Kazuki Kurosawa
Kazuki Kurosawa is a Japanese artist born in Tokyo, Japan.
From an early age, he grew up drawing pictures and manga, while also developing his body through various sports such as volleyball, swimming, soccer, and gymnastics. His childhood was shaped by both imagination and physical discipline — two forces that would later become essential to his artistic identity.
During his junior high school years, he began to struggle with human relationships and the pressure of belonging to a group. In order to survive within that environment, he gradually learned the necessity of synchronization, social pressure, and identification. These experiences slowly distanced him from the pure joy of drawing he had known as a child.
In high school, he spent three years in an extremely strict, almost military-like gymnasium environment, balancing academic life with intense volleyball training. It was a harsh period marked by discipline, conflict, physical exhaustion, and emotional pressure. Yet, through these years, his body and mind were pushed to their limits. The experience became a kind of brutal training — one that would later influence not only his way of living, but also the intensity, endurance, and tension found in his artwork.
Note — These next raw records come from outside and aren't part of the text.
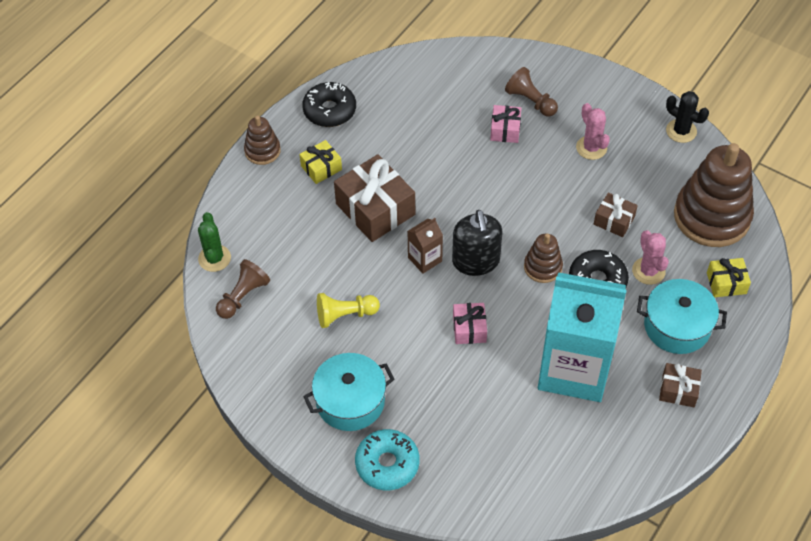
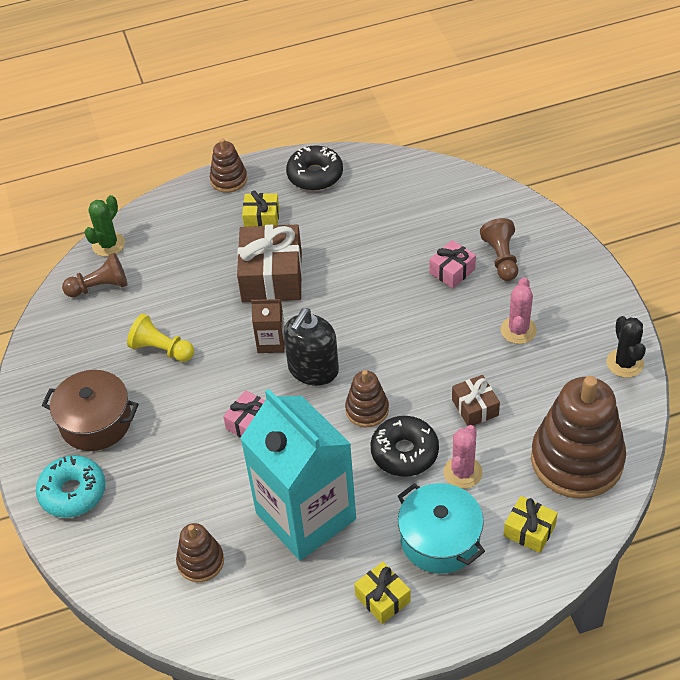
camera: 40 degrees right, 5 degrees down
turquoise pot [303,353,395,431] -> brown pot [42,370,139,451]
brown gift [659,363,702,407] -> yellow gift [354,562,411,624]
none -> brown stacking toy [176,523,224,582]

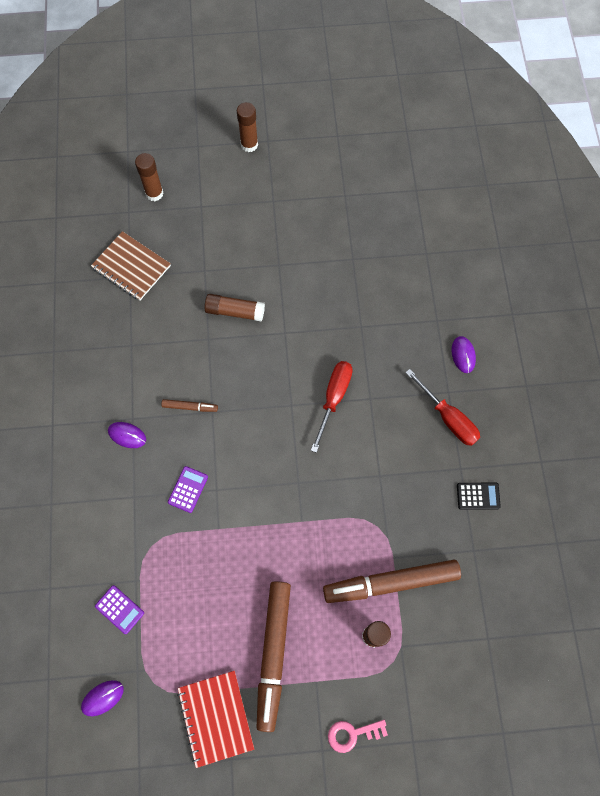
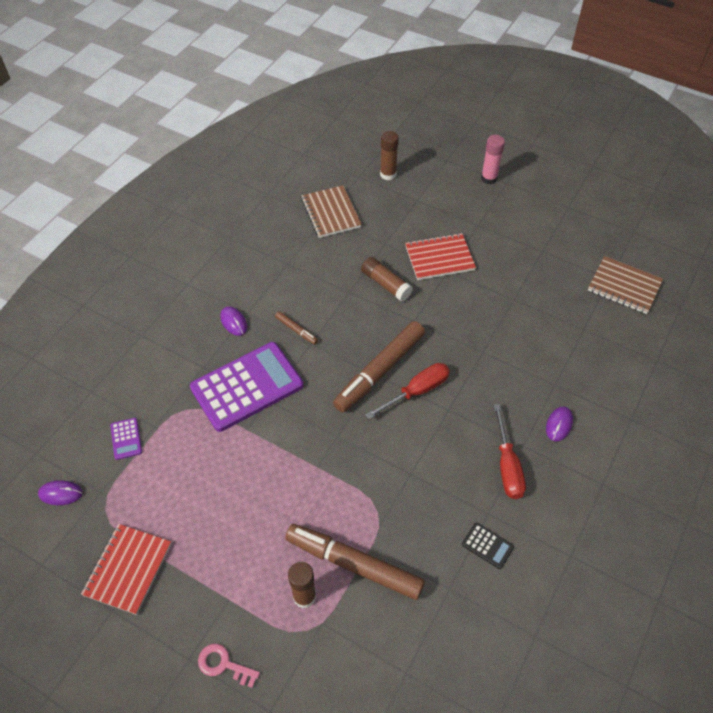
camera: 35 degrees right, 15 degrees down
purple calculator [168,466,208,513] -> purple calculator [190,342,304,432], size x2.46
brown glue stick [237,102,258,152] -> pink glue stick [481,135,505,184]
brown marker [257,581,291,732] -> brown marker moved to [333,321,425,412]
none -> red notebook [405,233,476,280]
none -> brown notebook [588,256,663,314]

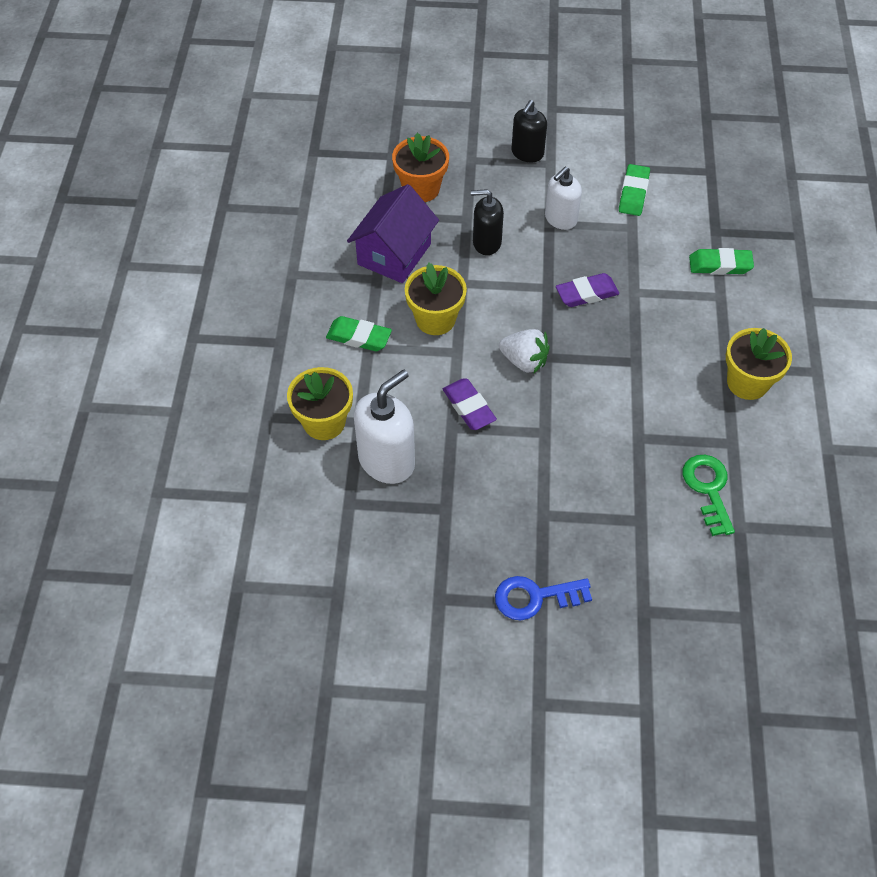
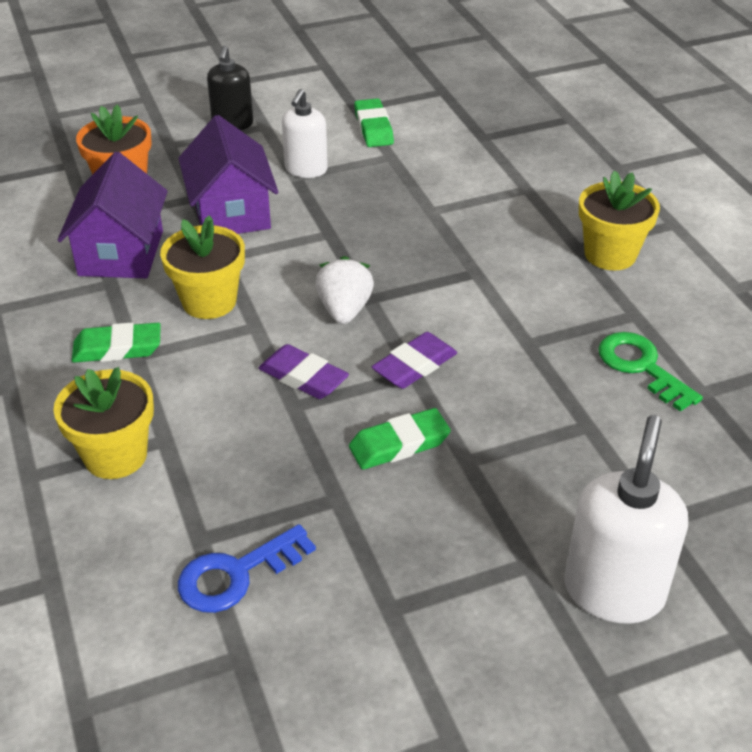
camera: 25 degrees left, 15 degrees down
white soap dispenser [354,370,415,484] -> white soap dispenser moved to [564,415,688,624]
black soap dispenser [471,189,504,255] -> purple house [178,115,278,234]
blue key [495,576,592,620] -> blue key moved to [178,524,316,613]
white strawberry [499,329,550,374] -> white strawberry turned 90 degrees counterclockwise [316,256,374,324]
purple eraser [556,273,619,307] -> purple eraser moved to [372,332,457,389]
green eraser [689,248,754,275] -> green eraser moved to [349,408,451,470]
After graduating from high school, he entered a four-year university. However, upon reaching his third year, he voluntarily withdrew and entered a period of isolation at home. It was during this time, almost by fate, that he found a pen and paper in front of him and began to draw again like a child. This moment led to the creation of his first major work, “Invasion.” From that point on, he became deeply fascinated with art and began painting every day, using canvas as a place to express his emotions, inner visions, and the worlds existing inside his mind.
Kurosawa’s work is built from the collision of worlds. One world meets another, and from that impact, a new visual universe is born. Sometimes it appears as a portrait. Sometimes it becomes a gathering of kanji, hiragana, and handwritten symbols, moving together like a chaotic party of language. At other times, it takes the form of figures, faces, monsters, colors, and shapes influenced by anime, manga, pop culture, and the emotional intensity of contemporary visual life.
Rather than creating a single fixed meaning, Kurosawa creates spaces where different realities overlap. His works combine abstraction, portraiture, Japanese characters, eroticism, minimalism, objects, symbolic forms, and pop-cultural imagination. They are not simply images to be understood, but worlds to be entered. In his paintings, language becomes movement, emotion becomes structure, and familiar images are transformed into something unknown.
Influenced by Yukio Mishima, Kurosawa began exploring themes connected to Japanese beauty, pride, the Yamato spirit, Hagakure, and the philosophy of Bushido. At the same time, he found inspiration in artists such as Taro Okamoto and Pablo Picasso, studying the power of abstraction, distortion, primitive energy, and visual freedom. Through years of experimentation with different styles and techniques, he came to understand that abstraction was the form that brought out his deepest instincts.
Another important foundation of his work is Japan’s unique otaku culture. Kurosawa has watched thousands of anime works and studied their characteristics, genres, emotional structures, and artistic qualities. Rather than treating anime, manga, and figures as simple entertainment, he sees them as powerful visual languages that shaped modern Japanese imagination. These influences appear throughout his work as abstract expressions, character-like forms, pop-cultural symbols, and collaborations between fine art and otaku aesthetics.
Through his daily practice of calligraphy and handwritten expression, he also rediscovered the artistic power of letters themselves. Kanji, hiragana, and Japanese written forms became more than tools of communication; they became living visual elements. This led to the development of works such as “Overlapping Kanji” and “Kanji Party,” where characters gather, collide, overlap, and create rhythm across the canvas.
In 2021 and 2022, Kurosawa partnered with Greece360 for a solo exhibition, expanding his artistic presence beyond Japan. Afterward, he launched the Moji Mania World project, with the goal of expressing and spreading the beauty of letters, kanji, and the Japanese language to the world.
Since 2023, Kurosawa has continued to live with art in a more instinctive and unforced way. Rather than rushing toward a single conclusion, he has spent his days creating, observing, experimenting, and allowing his world to expand naturally. This period became a quiet but important chapter — a time of wandering, refinement, and reconstruction. Through this slower rhythm, his work began to absorb more fragments of life: memory, solitude, pop culture, language, physical presence, and emotional chaos. What may appear as drifting was, in fact, a process of deep internal cultivation.
Today, Kazuki Kurosawa continues to create works that exist between worlds: between Japan and the world, language and image, body and mind, chaos and silence, childhood imagination and adult conflict. His art does not present clear answers. Instead, it invites viewers to enter a space where meaning is not fixed, but discovered.